- [Action item]: Each entry below must be repeated exactly. Leave the pictures out of it.

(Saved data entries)
=-=-=

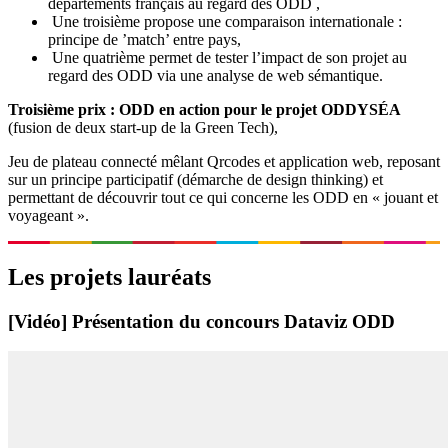
départements français au regard des ODD ,
Une troisième propose une comparaison internationale :
principe de ’match’ entre pays,
Une quatrième permet de tester l’impact de son projet au
regard des ODD via une analyse de web sémantique.
Troisième prix : ODD en action pour le projet ODDYSÉA
(fusion de deux start-up de la Green Tech),
Jeu de plateau connecté mêlant Qrcodes et application web, reposant
sur un principe participatif (démarche de design thinking) et
permettant de découvrir tout ce qui concerne les ODD en « jouant et
voyageant ».
Les projets lauréats
[Vidéo] Présentation du concours Dataviz ODD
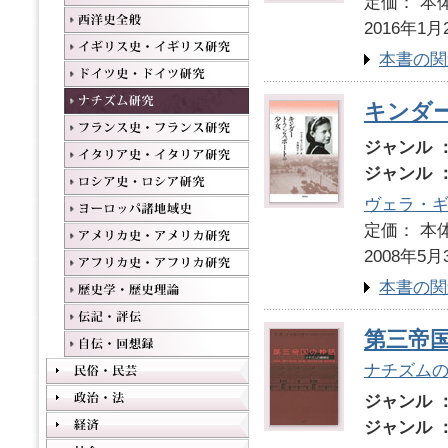
定価： 本体
2016年1月
本書の関
キンダ
ジャンル 
ジャンル 
ヴェラ・
定価： 本体
2008年5月
本書の関
第三帝
ナチズム
ジャンル 
ジャンル 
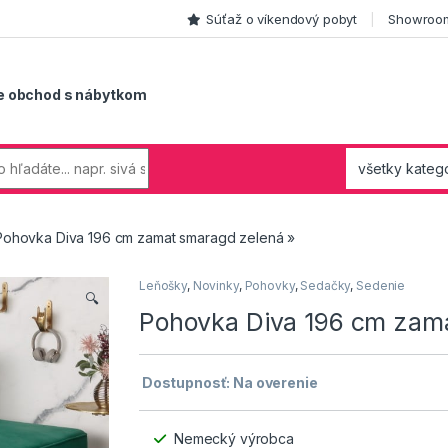
Súťaž o víkendový pobyt
Showroom
e obchod s nábytkom
Pohovka Diva 196 cm zamat smaragd zelená »
Leňošky
,
Novinky
,
Pohovky
,
Sedačky
,
Sedenie
🔍
Pohovka Diva 196 cm zam
Dostupnosť: Na overenie
Nemecký výrobca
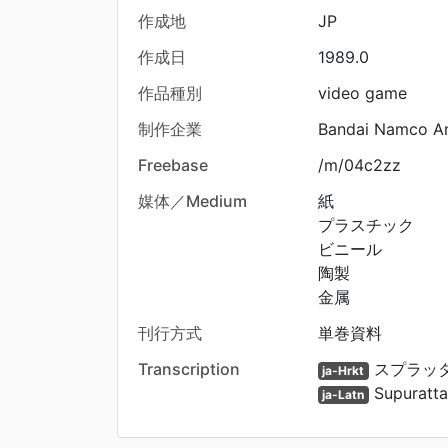
作成地
JP
作成日
1989.0
作品種別
video game
制作企業
Bandai Namco A
Freebase
/m/04c2zz
媒体／Medium
紙
プラスチック
ビニール
陶製
金属
刊行方式
単巻資料
Transcription
スプラッタ
ja-Hrkt
Supuratta
ja-Latn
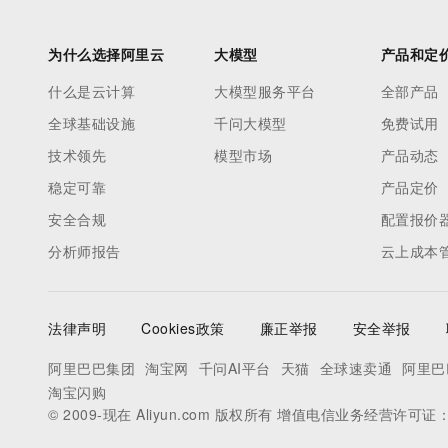
为什么选择阿里云
大模型
产品和定
什么是云计算
大模型服务平台
全部产品
全球基础设施
千问大模型
免费试用
技术领先
模型市场
产品动态
稳定可靠
产品定价
安全合规
配置报价
分析师报告
云上成本
法律声明
Cookies政策
廉正举报
安全举报
阿里巴巴集团
淘宝网
千问AI平台
天猫
全球速卖通
阿里巴
淘宝闪购
© 2009-现在 Aliyun.com 版权所有 增值电信业务经营许可证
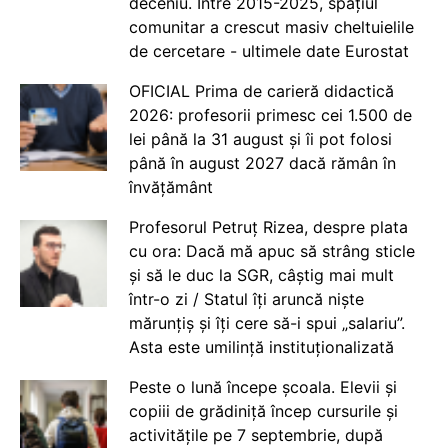
deceniu. Între 2015-2025, spațiul
comunitar a crescut masiv cheltuielile
de cercetare - ultimele date Eurostat
OFICIAL Prima de carieră didactică
2026: profesorii primesc cei 1.500 de
lei până la 31 august și îi pot folosi
până în august 2027 dacă rămân în
învățământ
Profesorul Petruț Rizea, despre plata
cu ora: Dacă mă apuc să strâng sticle
și să le duc la SGR, câștig mai mult
într-o zi / Statul îți aruncă niște
mărunțiș și îți cere să-i spui „salariu”.
Asta este umilință instituționalizată
Peste o lună începe școala. Elevii și
copiii de grădiniță încep cursurile și
activitățile pe 7 septembrie, după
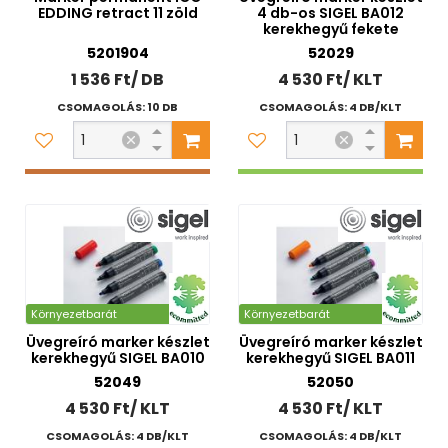
EDDING retract 11 zöld
4 db-os SIGEL BA012
kerekhegyű fekete
5201904
52029
1 536 Ft/ DB
4 530 Ft/ KLT
CSOMAGOLÁS: 10 DB
CSOMAGOLÁS: 4 DB/KLT
Környezetbarát
Környezetbarát
Üvegreíró marker készlet
Üvegreíró marker készlet
kerekhegyű SIGEL BA010
kerekhegyű SIGEL BA011
52049
52050
4 530 Ft/ KLT
4 530 Ft/ KLT
CSOMAGOLÁS: 4 DB/KLT
CSOMAGOLÁS: 4 DB/KLT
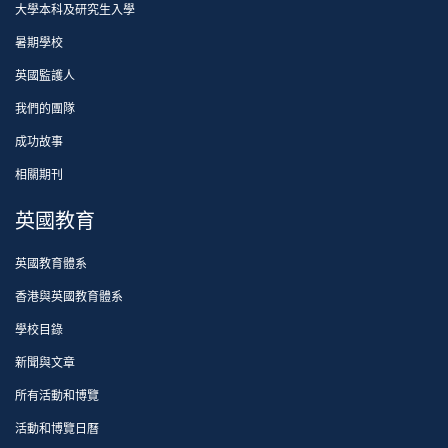
大學本科及研究生入學
暑期學校
英國監護人
我們的團隊
成功故事
相關期刊
英國教育
英國教育體系
香港與英國教育體系
學校目錄
新聞與文章
所有活動和博覽
活動和博覽日曆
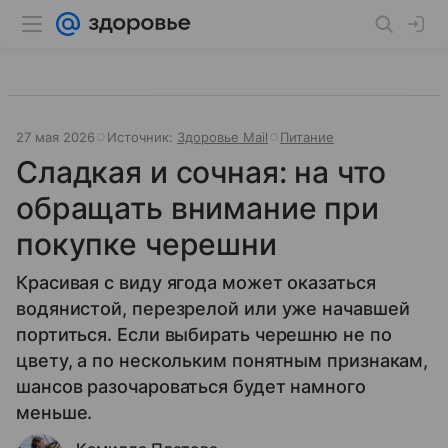
27 мая 2026
Источник:
Здоровье Mail
Питание
Сладкая и сочная: на что
обращать внимание при
покупке черешни
Красивая с виду ягода может оказаться
водянистой, перезрелой или уже начавшей
портиться. Если выбирать черешню не по
цвету, а по нескольким понятным признакам,
шансов разочароваться будет намного
меньше.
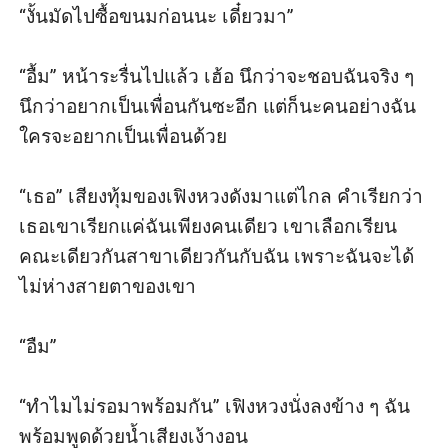
“งั้นมัดไปซื้อขนมก่อนนะ เดี๋ยวมา”

“อื้ม” หน้าระรื่นไปแล้ว เฮ้อ นึกว่าจะชอบฉันจริง ๆ 
นึกว่าอยากเป็นเพื่อนกันซะอีก แต่ก็นะคนอย่างฉัน
ใครจะอยากเป็นเพื่อนด้วย

“เธอ” เสียงทุ้มของเฟิงหวงดังมาแต่ไกล คำเรียกว่า
เธอเขาเรียกแค่ฉันเพียงคนเดียว เขาเลือกเรียน
คณะเดียวกันสาขาเดียวกันกับฉัน เพราะฉันจะได้
ไม่ห่างสายตาของเขา

“อืม”

“ทำไมไม่รอมาพร้อมกัน” เฟิงหวงนั่งลงข้าง ๆ ฉัน
พร้อมพูดด้วยน้ำเสียงเง้างอน
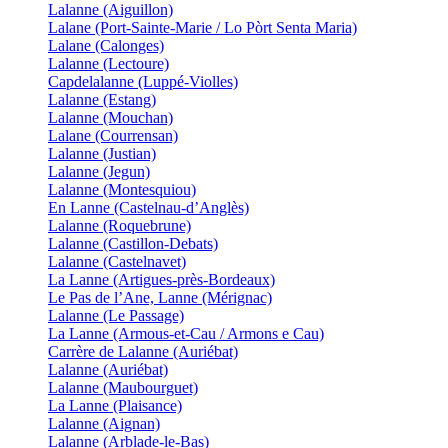
Lalanne (Aiguillon)
Lalane (Port-Sainte-Marie / Lo Pòrt Senta Maria)
Lalane (Calonges)
Lalanne (Lectoure)
Capdelalanne (Luppé-Violles)
Lalanne (Estang)
Lalanne (Mouchan)
Lalane (Courrensan)
Lalanne (Justian)
Lalanne (Jegun)
Lalanne (Montesquiou)
En Lanne (Castelnau-d’Anglès)
Lalanne (Roquebrune)
Lalanne (Castillon-Debats)
Lalanne (Castelnavet)
La Lanne (Artigues-près-Bordeaux)
Le Pas de l’Ane, Lanne (Mérignac)
Lalanne (Le Passage)
La Lanne (Armous-et-Cau / Armons e Cau)
Carrère de Lalanne (Auriébat)
Lalanne (Auriébat)
Lalanne (Maubourguet)
La Lanne (Plaisance)
Lalanne (Aignan)
Lalanne (Arblade-le-Bas)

=-=-=

- [Exercise response]:
départements français au regard des ODD ,
Une troisième propose une comparaison internationale :
principe de ’match’ entre pays,
Une quatrième permet de tester l’impact de son projet au
regard des ODD via une analyse de web sémantique.
Troisième prix : ODD en action pour le projet ODDYSÉA
(fusion de deux start-up de la Green Tech),
Jeu de plateau connecté mêlant Qrcodes et application web, reposant
sur un principe participatif (démarche de design thinking) et
permettant de découvrir tout ce qui concerne les ODD en « jouant et
voyageant ».
Les projets lauréats
[Vidéo] Présentation du concours Dataviz ODD
定価： 本体
2016年1月
本書の関
キンダ
ジャンル 
ジャンル 
ヴェラ・
定価： 本体
2008年5月
本書の関
第三帝
ナチズム
ジャンル 
ジャンル 
Súťaž o víkendový pobyt
Showroom
e obchod s nábytkom
Pohovka Diva 196 cm zamat smaragd zelená »
Leňošky
,
Novinky
,
Pohovky
,
Sedačky
,
Sedenie
🔍
Pohovka Diva 196 cm zam
Dostupnosť: Na overenie
Nemecký výrobca
作成地
JP
作成日
1989.0
作品種別
video game
制作企業
Bandai Namco A
Freebase
/m/04c2zz
媒体／Medium
紙
プラスチック
ビニール
陶製
金属
刊行方式
単巻資料
Transcription
スプラッタ
ja-Hrkt
Supuratta
ja-Latn
为什么选择阿里云
大模型
产品和定
什么是云计算
大模型服务平台
全部产品
全球基础设施
千问大模型
免费试用
技术领先
模型市场
产品动态
稳定可靠
产品定价
安全合规
配置报价
分析师报告
云上成本
法律声明
Cookies政策
廉正举报
安全举报
阿里巴巴集团
淘宝网
千问AI平台
天猫
全球速卖通
阿里巴
淘宝闪购
© 2009-现在 Aliyun.com 版权所有 增值电信业务经营许可证
deceniu. Între 2015-2025, spațiul
comunitar a crescut masiv cheltuielile
de cercetare - ultimele date Eurostat
OFICIAL Prima de carieră didactică
2026: profesorii primesc cei 1.500 de
lei până la 31 august și îi pot folosi
până în august 2027 dacă rămân în
învățământ
Profesorul Petruț Rizea, despre plata
cu ora: Dacă mă apuc să strâng sticle
și să le duc la SGR, câștig mai mult
într-o zi / Statul îți aruncă niște
mărunțiș și îți cere să-i spui „salariu”.
Asta este umilință instituționalizată
Peste o lună începe școala. Elevii și
copiii de grădiniță încep cursurile și
activitățile pe 7 septembrie, după
EDDING retract 11 zöld
4 db-os SIGEL BA012
kerekhegyű fekete
5201904
52029
1 536 Ft/ DB
4 530 Ft/ KLT
CSOMAGOLÁS: 10 DB
CSOMAGOLÁS: 4 DB/KLT
Környezetbarát
Környezetbarát
Üvegreíró marker készlet
Üvegreíró marker készlet
kerekhegyű SIGEL BA010
kerekhegyű SIGEL BA011
52049
52050
4 530 Ft/ KLT
4 530 Ft/ KLT
CSOMAGOLÁS: 4 DB/KLT
CSOMAGOLÁS: 4 DB/KLT
大學本科及研究生入學
暑期學校
英國監護人
我們的團隊
成功故事
相關期刊
英國教育
英國教育體系
香港與英國教育體系
學校目錄
新聞與文章
所有活動和博覽
活動和博覽日曆
27 мая 2026
Источник:
Здоровье Mail
Питание
Сладкая и сочная: на что
обращать внимание при
покупке черешни
Красивая с виду ягода может оказаться
водянистой, перезрелой или уже начавшей
портиться. Если выбирать черешню не по
цвету, а по нескольким понятным признакам,
шансов разочароваться будет намного
меньше.
“งั้นมัดไปซื้อขนมก่อนนะ เดี๋ยวมา”

“อื้ม” หน้าระรื่นไปแล้ว เฮ้อ นึกว่าจะชอบฉันจริง ๆ 
นึกว่าอยากเป็นเพื่อนกันซะอีก แต่ก็นะคนอย่างฉัน
ใครจะอยากเป็นเพื่อนด้วย

“เธอ” เสียงทุ้มของเฟิงหวงดังมาแต่ไกล คำเรียกว่า
เธอเขาเรียกแค่ฉันเพียงคนเดียว เขาเลือกเรียน
คณะเดียวกันสาขาเดียวกันกับฉัน เพราะฉันจะได้
ไม่ห่างสายตาของเขา

“อืม”

“ทำไมไม่รอมาพร้อมกัน” เฟิงหวงนั่งลงข้าง ๆ ฉัน
พร้อมพูดด้วยน้ำเสียงเง้างอน
Lalanne (Aiguillon)
Lalane (Port-Sainte-Marie / Lo Pòrt Senta Maria)
Lalane (Calonges)
Lalanne (Lectoure)
Capdelalanne (Luppé-Violles)
Lalanne (Estang)
Lalanne (Mouchan)
Lalane (Courrensan)
Lalanne (Justian)
Lalanne (Jegun)
Lalanne (Montesquiou)
En Lanne (Castelnau-d’Anglès)
Lalanne (Roquebrune)
Lalanne (Castillon-Debats)
Lalanne (Castelnavet)
La Lanne (Artigues-près-Bordeaux)
Le Pas de l’Ane, Lanne (Mérignac)
Lalanne (Le Passage)
La Lanne (Armous-et-Cau / Armons e Cau)
Carrère de Lalanne (Auriébat)
Lalanne (Auriébat)
Lalanne (Maubourguet)
La Lanne (Plaisance)
Lalanne (Aignan)
Lalanne (Arblade-le-Bas)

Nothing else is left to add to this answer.